We are inclined to believe that plaintiff actually was not aware of the death of her brother, much less of the institution of the intestate proceedings and the consequent distribution of his estate, although appellants tried to disprove and contest the same and feigned ignorance of her relation to the late Matias Morin. At any rate, appellants argue that an intestate proceeding being one in rem, the publication of notices in connection therewith has the effect of notifying the whole world that such a proceeding existed and plaintiff-appellee is, therefore, charged with knowledged thereof; in which case, appellants conclude, any ruling of the Court rendered therein shall be binding on all interested persons. But it cannot be denied that as the nearest relative of the deceased, plaintiff's dominion over the estate was transmitted to her upon her brother's death by operation of law (Art. 777, Civil Code). And the Civil Code also provides that a partition which includes a person believed to be an heir, but who is not, shall be void with respect to such person. As the order of the lower Court of June 7, 1952, adjudicated the properties in question to appellants who are not entitled to the inheritance in view of the existence of plaintiff's superior right, the aforesaid order is reviewable and subject to readjustment within 2 years after the settlement and distribution of the estate (See Sec. 4, Rule 74 of the Rules of Court) and thus cannot have the effect of barring a subsequent action by the rightful heir for the recovery of the properties belonging to the estate of Matias Morin. As this Court has already said in another case:

A judicial partition in probate proceedings (and the same thing can be said of partition in intestate proceedings) does not bind the heirs who were not parties thereto. No partition, judicial or extra-judicial, could add one iota or particle to the interest which the partitioners had during the joint possession. Partition is of the nature of a conveyance of ownership and certainly none of the owners may convey to the others more than his own true right. A judicial partition in probate proceedings is not final and conclusive, and not being of such definitive character to stop all means of redress for a co-heir who has been deprived of his lawful share, such co-heir may still, within the prespective period, bring an action for reinvindication in the province where any of the real property of the deceased may be situated. Broad perspectives of public policy are set out in the opinion of the Court in support of the wisdom of allowing a co-heir the benefits of the law of prescription even after a partition, judicial or extra-judicial, has been had (Lajom vs. Viola, 73 Phil. 563).

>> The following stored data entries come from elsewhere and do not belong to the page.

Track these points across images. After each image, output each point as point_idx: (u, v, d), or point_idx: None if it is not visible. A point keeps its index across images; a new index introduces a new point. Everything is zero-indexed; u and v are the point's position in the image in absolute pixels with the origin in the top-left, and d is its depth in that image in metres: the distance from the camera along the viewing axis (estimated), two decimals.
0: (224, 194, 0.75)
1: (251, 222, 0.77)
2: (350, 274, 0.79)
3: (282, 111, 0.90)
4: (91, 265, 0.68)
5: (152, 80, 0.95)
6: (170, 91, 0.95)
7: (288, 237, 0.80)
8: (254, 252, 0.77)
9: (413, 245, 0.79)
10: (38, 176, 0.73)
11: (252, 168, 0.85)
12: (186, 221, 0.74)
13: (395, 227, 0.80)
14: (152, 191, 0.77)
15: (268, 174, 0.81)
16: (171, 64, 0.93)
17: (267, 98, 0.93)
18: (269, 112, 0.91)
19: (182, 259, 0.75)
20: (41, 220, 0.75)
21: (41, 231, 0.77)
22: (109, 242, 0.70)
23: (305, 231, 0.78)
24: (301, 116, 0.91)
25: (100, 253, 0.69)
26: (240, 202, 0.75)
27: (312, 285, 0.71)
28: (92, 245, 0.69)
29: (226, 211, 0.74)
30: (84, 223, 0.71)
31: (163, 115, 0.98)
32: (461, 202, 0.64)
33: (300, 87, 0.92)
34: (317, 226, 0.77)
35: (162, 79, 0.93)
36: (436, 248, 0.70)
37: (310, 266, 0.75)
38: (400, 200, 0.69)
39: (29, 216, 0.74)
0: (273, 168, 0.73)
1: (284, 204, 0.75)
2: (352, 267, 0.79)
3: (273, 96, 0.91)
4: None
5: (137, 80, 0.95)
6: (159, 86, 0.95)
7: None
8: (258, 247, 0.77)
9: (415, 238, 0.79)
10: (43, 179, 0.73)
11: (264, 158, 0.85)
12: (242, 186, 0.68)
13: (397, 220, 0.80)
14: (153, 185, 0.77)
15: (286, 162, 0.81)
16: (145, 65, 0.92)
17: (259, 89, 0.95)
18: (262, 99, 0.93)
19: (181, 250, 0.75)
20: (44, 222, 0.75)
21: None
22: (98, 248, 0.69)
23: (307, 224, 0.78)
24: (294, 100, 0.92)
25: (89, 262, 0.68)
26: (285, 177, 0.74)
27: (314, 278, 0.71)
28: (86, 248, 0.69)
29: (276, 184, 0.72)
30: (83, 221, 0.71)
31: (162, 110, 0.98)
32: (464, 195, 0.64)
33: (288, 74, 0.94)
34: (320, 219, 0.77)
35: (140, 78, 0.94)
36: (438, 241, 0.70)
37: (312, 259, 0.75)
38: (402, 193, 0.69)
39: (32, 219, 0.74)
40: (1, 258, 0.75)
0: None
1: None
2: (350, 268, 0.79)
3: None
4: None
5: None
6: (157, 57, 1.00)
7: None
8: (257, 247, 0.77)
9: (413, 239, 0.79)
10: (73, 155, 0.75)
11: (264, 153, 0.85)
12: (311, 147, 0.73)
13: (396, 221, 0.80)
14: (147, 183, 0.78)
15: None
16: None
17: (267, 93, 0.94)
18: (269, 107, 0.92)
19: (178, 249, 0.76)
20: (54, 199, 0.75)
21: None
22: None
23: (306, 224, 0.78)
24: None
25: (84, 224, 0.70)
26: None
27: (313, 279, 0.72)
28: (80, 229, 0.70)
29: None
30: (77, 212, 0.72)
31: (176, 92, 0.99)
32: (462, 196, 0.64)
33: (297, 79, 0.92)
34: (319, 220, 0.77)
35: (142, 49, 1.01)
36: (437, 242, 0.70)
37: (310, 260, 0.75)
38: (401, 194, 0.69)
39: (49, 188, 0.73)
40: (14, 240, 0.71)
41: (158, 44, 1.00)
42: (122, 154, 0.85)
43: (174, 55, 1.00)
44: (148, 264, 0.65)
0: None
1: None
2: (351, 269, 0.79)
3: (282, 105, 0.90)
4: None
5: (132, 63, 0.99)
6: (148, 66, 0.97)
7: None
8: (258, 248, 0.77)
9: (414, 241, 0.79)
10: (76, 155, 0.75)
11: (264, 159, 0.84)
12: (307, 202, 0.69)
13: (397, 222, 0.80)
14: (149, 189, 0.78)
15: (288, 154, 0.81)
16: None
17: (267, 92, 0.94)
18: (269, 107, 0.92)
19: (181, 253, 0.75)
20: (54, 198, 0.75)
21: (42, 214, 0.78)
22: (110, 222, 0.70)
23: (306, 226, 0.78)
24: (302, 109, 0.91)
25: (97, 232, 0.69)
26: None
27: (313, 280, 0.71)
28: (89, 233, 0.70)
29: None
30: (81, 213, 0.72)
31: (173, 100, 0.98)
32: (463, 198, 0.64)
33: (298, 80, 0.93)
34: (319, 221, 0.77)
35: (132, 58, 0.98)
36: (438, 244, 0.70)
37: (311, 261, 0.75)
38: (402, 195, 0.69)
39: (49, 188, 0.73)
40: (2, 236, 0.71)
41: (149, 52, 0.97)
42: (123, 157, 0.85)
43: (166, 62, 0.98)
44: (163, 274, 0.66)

We find merit, however, in appellants' allegation as to the legality of the decision of the Court a quo allowing the recovery of fruits of the properties received by them. As there was no clear-cut indication of appellant's bad faith in taking over and dividing the estate among themselves, they could be considered as possessors in good faith up to the time they were notified of plaintiff's right by the institution of the action for recovery of the properties (Civil Case No. 3186 of the Court of First Instance of Negros Occidental). The fruits accruing to the properties constituting the estate previous to that date is not, therefore, recoverable.

Wherefore, and with the modification just stated, the decision appealed from is hereby affirmed, with costs against the defendants (except Justa Antigua).Plaintiff, however, shall reimburse said defendants for whatever amounts they may have paid as in inheritance tax, if they have paid any, for having received the estate of the deceased Matias Morin. It is so ordered.

Paras, C. J., Bengzon, Montemayor, Reyes, A., Concepcion, Reyes, J. B. L. and Endencia, JJ. concur.